TASK INPUTS start

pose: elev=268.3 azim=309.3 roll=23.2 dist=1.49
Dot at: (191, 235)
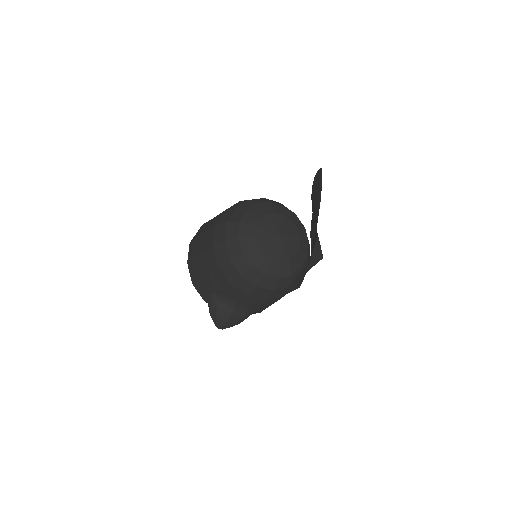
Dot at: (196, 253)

TASK INPUTS end
TASK INPUTS start

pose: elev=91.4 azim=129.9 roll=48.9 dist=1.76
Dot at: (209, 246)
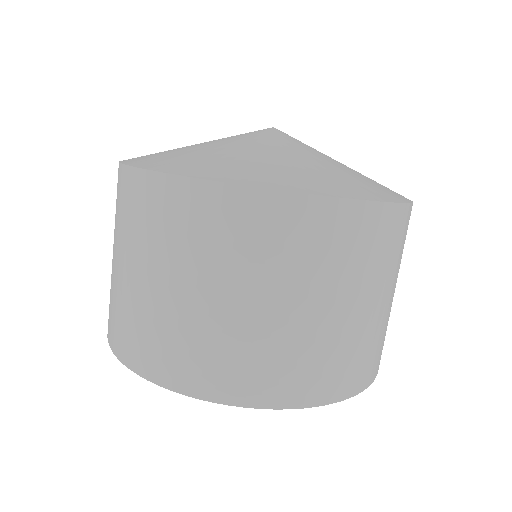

TASK INPUTS end

→ **WHAT THIS TASK INVOLVES**
Quote the records exactly, starting at the line that contains "pose: elev=91.4 azim=129.9" and ending after the line that contains "Dot at: (209, 246)".

→ **CORRECT OUTPUT**
pose: elev=91.4 azim=129.9 roll=48.9 dist=1.76
Dot at: (209, 246)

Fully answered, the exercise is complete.